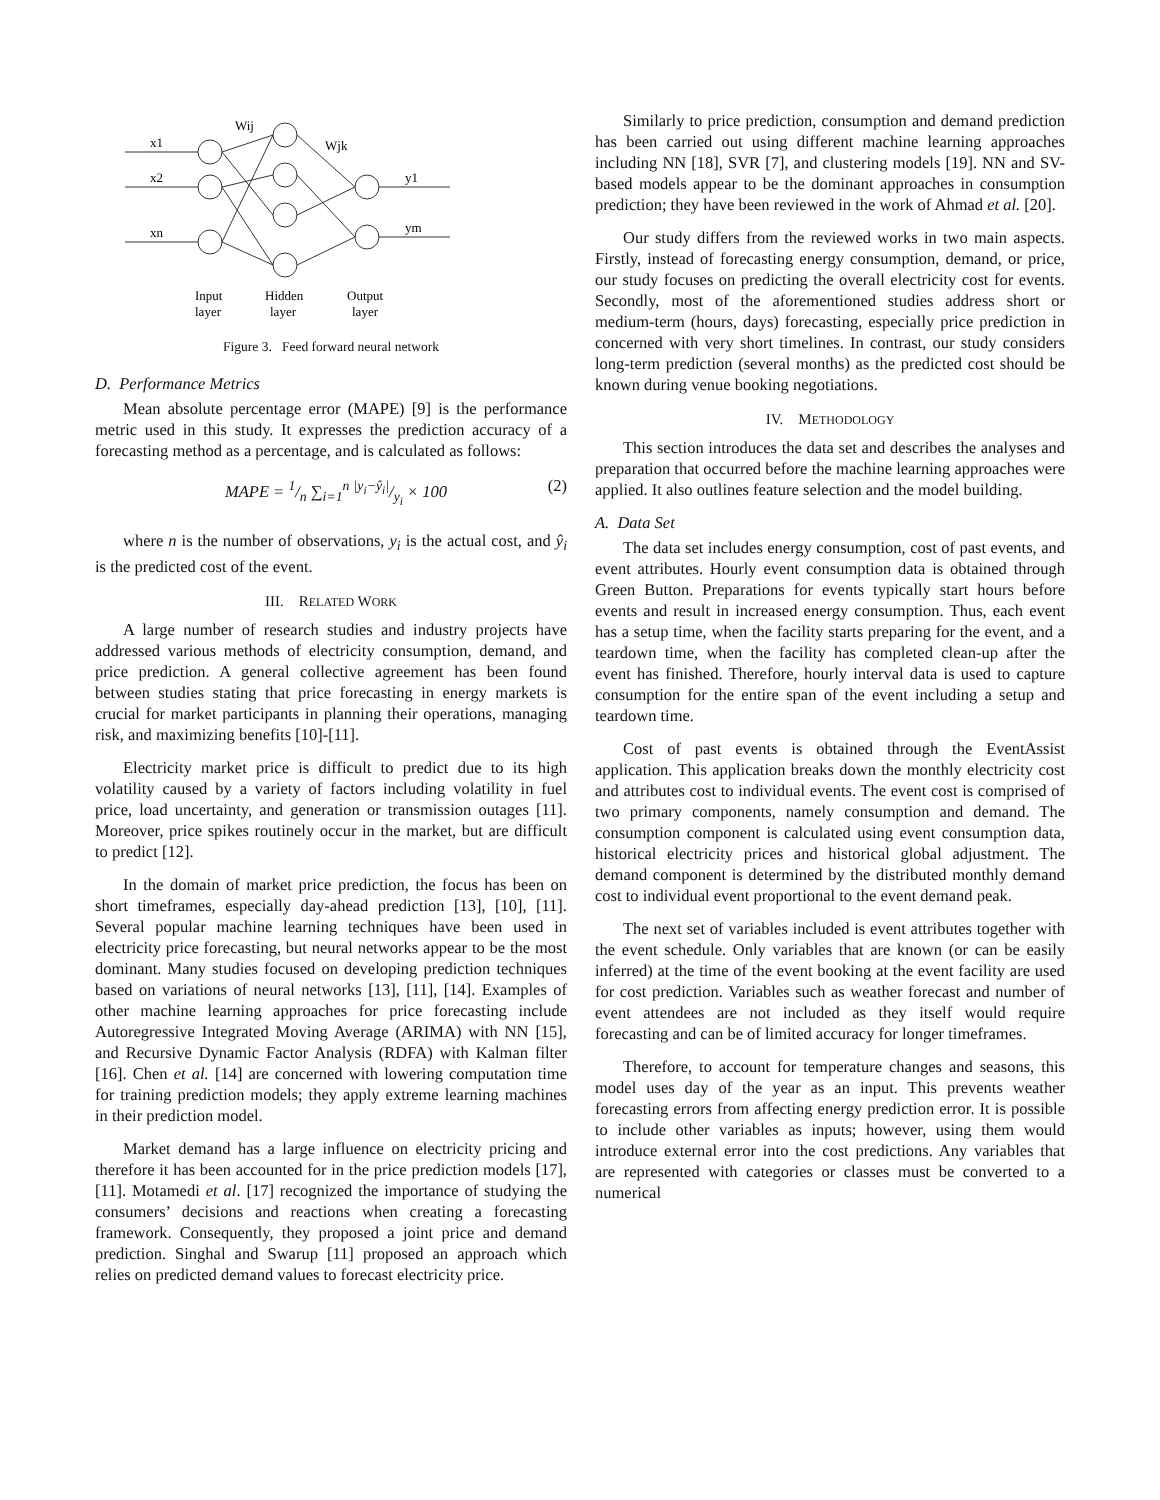x1
x2
xn
Wij
Wjk
y1
ym
Input
Hidden
Output
layer
layer
layer
Figure 3. Feed forward neural network
D. Performance Metrics
Mean absolute percentage error (MAPE) [9] is the performance metric used in this study. It expresses the prediction accuracy of a forecasting method as a percentage, and is calculated as follows:
MAPE = 1/n ∑<sub>i=1</sub><sup>n</sup> |y<sub>i</sub>−ŷ<sub>i</sub>|/y<sub>i</sub> × 100 (2)
where n is the number of observations, y<sub>i</sub> is the actual cost, and ŷ<sub>i</sub> is the predicted cost of the event.
III. RELATED WORK
A large number of research studies and industry projects have addressed various methods of electricity consumption, demand, and price prediction. A general collective agreement has been found between studies stating that price forecasting in energy markets is crucial for market participants in planning their operations, managing risk, and maximizing benefits [10]-[11].
Electricity market price is difficult to predict due to its high volatility caused by a variety of factors including volatility in fuel price, load uncertainty, and generation or transmission outages [11]. Moreover, price spikes routinely occur in the market, but are difficult to predict [12].
In the domain of market price prediction, the focus has been on short timeframes, especially day-ahead prediction [13], [10], [11]. Several popular machine learning techniques have been used in electricity price forecasting, but neural networks appear to be the most dominant. Many studies focused on developing prediction techniques based on variations of neural networks [13], [11], [14]. Examples of other machine learning approaches for price forecasting include Autoregressive Integrated Moving Average (ARIMA) with NN [15], and Recursive Dynamic Factor Analysis (RDFA) with Kalman filter [16]. Chen et al. [14] are concerned with lowering computation time for training prediction models; they apply extreme learning machines in their prediction model.
Market demand has a large influence on electricity pricing and therefore it has been accounted for in the price prediction models [17], [11]. Motamedi et al. [17] recognized the importance of studying the consumers’ decisions and reactions when creating a forecasting framework. Consequently, they proposed a joint price and demand prediction. Singhal and Swarup [11] proposed an approach which relies on predicted demand values to forecast electricity price.
Similarly to price prediction, consumption and demand prediction has been carried out using different machine learning approaches including NN [18], SVR [7], and clustering models [19]. NN and SV-based models appear to be the dominant approaches in consumption prediction; they have been reviewed in the work of Ahmad et al. [20].
Our study differs from the reviewed works in two main aspects. Firstly, instead of forecasting energy consumption, demand, or price, our study focuses on predicting the overall electricity cost for events. Secondly, most of the aforementioned studies address short or medium-term (hours, days) forecasting, especially price prediction in concerned with very short timelines. In contrast, our study considers long-term prediction (several months) as the predicted cost should be known during venue booking negotiations.
IV. METHODOLOGY
This section introduces the data set and describes the analyses and preparation that occurred before the machine learning approaches were applied. It also outlines feature selection and the model building.
A. Data Set
The data set includes energy consumption, cost of past events, and event attributes. Hourly event consumption data is obtained through Green Button. Preparations for events typically start hours before events and result in increased energy consumption. Thus, each event has a setup time, when the facility starts preparing for the event, and a teardown time, when the facility has completed clean-up after the event has finished. Therefore, hourly interval data is used to capture consumption for the entire span of the event including a setup and teardown time.
Cost of past events is obtained through the EventAssist application. This application breaks down the monthly electricity cost and attributes cost to individual events. The event cost is comprised of two primary components, namely consumption and demand. The consumption component is calculated using event consumption data, historical electricity prices and historical global adjustment. The demand component is determined by the distributed monthly demand cost to individual event proportional to the event demand peak.
The next set of variables included is event attributes together with the event schedule. Only variables that are known (or can be easily inferred) at the time of the event booking at the event facility are used for cost prediction. Variables such as weather forecast and number of event attendees are not included as they itself would require forecasting and can be of limited accuracy for longer timeframes.
Therefore, to account for temperature changes and seasons, this model uses day of the year as an input. This prevents weather forecasting errors from affecting energy prediction error. It is possible to include other variables as inputs; however, using them would introduce external error into the cost predictions. Any variables that are represented with categories or classes must be converted to a numerical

Work required
Find the string "before" in the material above, and report every line where it occurs.

Answer for the task
This section introduces the data set and describes the analyses and preparation that occurred before the machine learning approaches were applied. It also outlines feature selection and the model building.
The data set includes energy consumption, cost of past events, and event attributes. Hourly event consumption data is obtained through Green Button. Preparations for events typically start hours before events and result in increased energy consumption. Thus, each event has a setup time, when the facility starts preparing for the event, and a teardown time, when the facility has completed clean-up after the event has finished. Therefore, hourly interval data is used to capture consumption for the entire span of the event including a setup and teardown time.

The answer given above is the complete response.